Il résulte de l’analyse de l’ensemble des pièces versées au débat que :
X se disant [I] [T] est démuni de tout document transfrontière,
Que les autorités algériennes l’ont néanmoins reconnu le 07 novembre 2024 comme étant [I] [T] né le 09/09/10992 à [Localité 3];
Que la préfecture de l’Isère a saisi dès le 11 mars 2025 les autorités algériennes afin d’obtenir un laissez-passer ;
Que plusieurs relances ont été adressées au consulat d’Algérie aux fins d’audition le 24 mars 2025, le 31 mars 2025, le 07 avril 2025, le 14 avril 2025, le 29 avril 2025, le 05 mai 2025.
Nonobstant les diligences décrites ci-dessus, dont la réalité n’est d’ailleurs pas contestée par X se disant [I] [T], il ne peut être retenu que la délivrance des documents de voyage, comprenant notamment l’organisation d’un vol à destination de l’Algérie, va intervenir dans le bref délai qui subsiste.
Il doit par ailleurs être noté qu’aucun fait d’obstruction ne peut être reproché à X se disant [I] [T] dans les 15 derniers jours de sa rétention administrative dès lors qu’il s’est désisté de sa demande d’asile le 15 mars 2025.
S’agissant du critère de menace à l’ordre public, contrairement à ce qui est soutenu par le conseil de X se disant [I] [T], l’article L. 742-5 précité ne saurait s’interpréter comme devant s’entendre de la recherche d’une menace pour l’ordre public uniquement intervenue dans les 15 derniers jours de la rétention, ce qui à défaut conduirait à dénaturer ce texte dont la mise en 'uvre ne saurait exiger, sauf à le vider de sa substance en lui faisant perdre quasiment toute effectivité, que la circonstance prévue par son septième alinéa corresponde nécessairement à des faits commis ou révélés au cours de la précédente période de la rétention administrative, la concrétisation de la menace pour l’ordre public pouvant en effet résulter d’éléments antérieurs à la 3ème prolongation mis en exergue par l’autorité administrative lorsqu’elle soutient l’existence d’une telle menace à l’appui de sa dernière demande de prolongation.

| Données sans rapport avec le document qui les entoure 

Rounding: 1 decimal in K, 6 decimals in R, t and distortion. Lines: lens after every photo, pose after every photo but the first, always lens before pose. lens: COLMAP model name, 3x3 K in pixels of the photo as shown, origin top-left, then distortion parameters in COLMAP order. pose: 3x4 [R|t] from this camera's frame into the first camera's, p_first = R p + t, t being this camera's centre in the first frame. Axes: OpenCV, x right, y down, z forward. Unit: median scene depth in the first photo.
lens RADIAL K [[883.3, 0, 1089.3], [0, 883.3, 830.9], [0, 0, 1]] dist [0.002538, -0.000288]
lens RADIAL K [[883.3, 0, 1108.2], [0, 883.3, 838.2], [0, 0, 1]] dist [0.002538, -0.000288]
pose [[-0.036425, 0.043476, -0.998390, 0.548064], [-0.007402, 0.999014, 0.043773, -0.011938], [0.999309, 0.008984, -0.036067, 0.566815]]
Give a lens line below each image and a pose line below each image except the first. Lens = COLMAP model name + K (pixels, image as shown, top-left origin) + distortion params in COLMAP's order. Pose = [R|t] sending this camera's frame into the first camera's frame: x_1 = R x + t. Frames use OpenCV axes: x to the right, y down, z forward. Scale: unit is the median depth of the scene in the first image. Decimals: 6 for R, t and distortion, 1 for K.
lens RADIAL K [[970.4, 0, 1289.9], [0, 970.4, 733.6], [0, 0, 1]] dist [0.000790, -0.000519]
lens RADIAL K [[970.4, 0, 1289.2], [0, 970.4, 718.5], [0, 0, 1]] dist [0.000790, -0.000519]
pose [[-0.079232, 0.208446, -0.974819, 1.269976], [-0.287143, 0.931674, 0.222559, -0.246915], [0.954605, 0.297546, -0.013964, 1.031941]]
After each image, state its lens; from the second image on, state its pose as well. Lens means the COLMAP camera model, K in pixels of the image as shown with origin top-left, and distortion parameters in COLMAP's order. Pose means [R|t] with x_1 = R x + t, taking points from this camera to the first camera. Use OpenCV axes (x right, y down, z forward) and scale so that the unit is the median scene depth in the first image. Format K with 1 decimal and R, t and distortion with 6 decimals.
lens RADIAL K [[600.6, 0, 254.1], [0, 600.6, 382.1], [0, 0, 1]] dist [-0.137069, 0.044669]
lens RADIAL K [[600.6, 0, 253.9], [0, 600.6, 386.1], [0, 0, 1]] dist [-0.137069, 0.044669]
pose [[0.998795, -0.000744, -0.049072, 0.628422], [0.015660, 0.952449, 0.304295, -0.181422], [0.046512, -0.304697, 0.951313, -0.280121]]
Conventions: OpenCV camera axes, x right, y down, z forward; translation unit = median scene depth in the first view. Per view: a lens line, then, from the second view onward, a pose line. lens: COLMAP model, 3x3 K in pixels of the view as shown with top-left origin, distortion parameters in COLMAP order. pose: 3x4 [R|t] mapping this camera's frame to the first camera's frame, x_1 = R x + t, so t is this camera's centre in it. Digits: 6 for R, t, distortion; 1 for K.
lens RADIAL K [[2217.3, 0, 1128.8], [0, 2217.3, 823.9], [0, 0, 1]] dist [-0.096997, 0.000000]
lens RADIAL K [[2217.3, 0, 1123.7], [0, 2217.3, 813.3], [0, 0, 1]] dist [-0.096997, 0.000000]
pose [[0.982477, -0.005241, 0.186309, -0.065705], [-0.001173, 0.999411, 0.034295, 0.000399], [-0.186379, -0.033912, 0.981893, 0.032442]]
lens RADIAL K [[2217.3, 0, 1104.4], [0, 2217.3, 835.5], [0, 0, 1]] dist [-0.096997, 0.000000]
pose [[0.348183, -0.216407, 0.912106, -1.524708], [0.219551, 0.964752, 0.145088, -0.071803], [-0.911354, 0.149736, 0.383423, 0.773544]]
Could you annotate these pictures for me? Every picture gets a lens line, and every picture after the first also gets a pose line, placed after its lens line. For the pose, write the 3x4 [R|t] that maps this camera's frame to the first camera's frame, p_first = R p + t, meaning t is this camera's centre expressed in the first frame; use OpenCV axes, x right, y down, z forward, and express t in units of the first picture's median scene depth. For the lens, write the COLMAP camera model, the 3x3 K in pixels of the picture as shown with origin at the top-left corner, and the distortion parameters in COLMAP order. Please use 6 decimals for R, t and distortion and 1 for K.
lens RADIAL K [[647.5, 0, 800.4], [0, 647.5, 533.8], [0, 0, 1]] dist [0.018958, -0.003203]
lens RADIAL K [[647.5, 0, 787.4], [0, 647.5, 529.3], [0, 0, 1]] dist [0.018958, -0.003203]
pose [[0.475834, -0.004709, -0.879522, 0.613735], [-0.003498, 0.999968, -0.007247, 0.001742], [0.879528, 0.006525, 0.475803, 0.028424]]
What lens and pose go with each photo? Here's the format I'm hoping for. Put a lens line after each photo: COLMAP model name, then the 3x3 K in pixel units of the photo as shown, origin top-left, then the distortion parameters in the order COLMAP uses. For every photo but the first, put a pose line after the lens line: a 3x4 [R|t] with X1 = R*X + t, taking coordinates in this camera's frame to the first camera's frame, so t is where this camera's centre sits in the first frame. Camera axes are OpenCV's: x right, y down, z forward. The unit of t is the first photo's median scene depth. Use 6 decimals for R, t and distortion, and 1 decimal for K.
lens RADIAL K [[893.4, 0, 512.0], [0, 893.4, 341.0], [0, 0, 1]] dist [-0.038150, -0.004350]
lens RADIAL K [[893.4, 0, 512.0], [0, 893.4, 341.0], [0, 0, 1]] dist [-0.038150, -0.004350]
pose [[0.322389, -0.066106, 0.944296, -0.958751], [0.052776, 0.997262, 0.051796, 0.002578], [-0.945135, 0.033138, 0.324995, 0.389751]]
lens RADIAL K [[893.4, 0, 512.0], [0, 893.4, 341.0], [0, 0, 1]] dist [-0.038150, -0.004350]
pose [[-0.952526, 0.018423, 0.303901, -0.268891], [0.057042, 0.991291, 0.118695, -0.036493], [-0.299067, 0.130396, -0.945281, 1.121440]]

Si la consultation du fichier du traitement des antécédents judiciaires dont se prévaut l’autorité administrative met en évidence que l’intéressé a été interpellé à trois reprises par les forces de l’ordre pour des faits de violation de domicile, recel de bien provenant d’un vol, dégradation de biens appartenant à autrui, détention non autorisée de stupéfiants commis le 26 février 2023, pour des faits de vol en réunion commis le 22 juillet 2024, pour des faits d’usage illicite de stupéfiants commis le 09 janvier 2025 et pour des faits de cession ou offre illicite de psychotrope, contrebande de marchandise prohibée le 10 mars 2025, ces seules mentions, en l’absence d’éléments sur les suites données à ces mentions, ne sauraient caractériser une menace à l’ordre public.
En conséquence, l’ordonnance déférée sera confirmée.
PAR CES MOTIFS
Confirmons l’ordonnance déférée, en ce qu’elle a dit n’y avoir lieu à prolongation exceptionnelle du maintien en rétention administrative de X se disant [I] [T].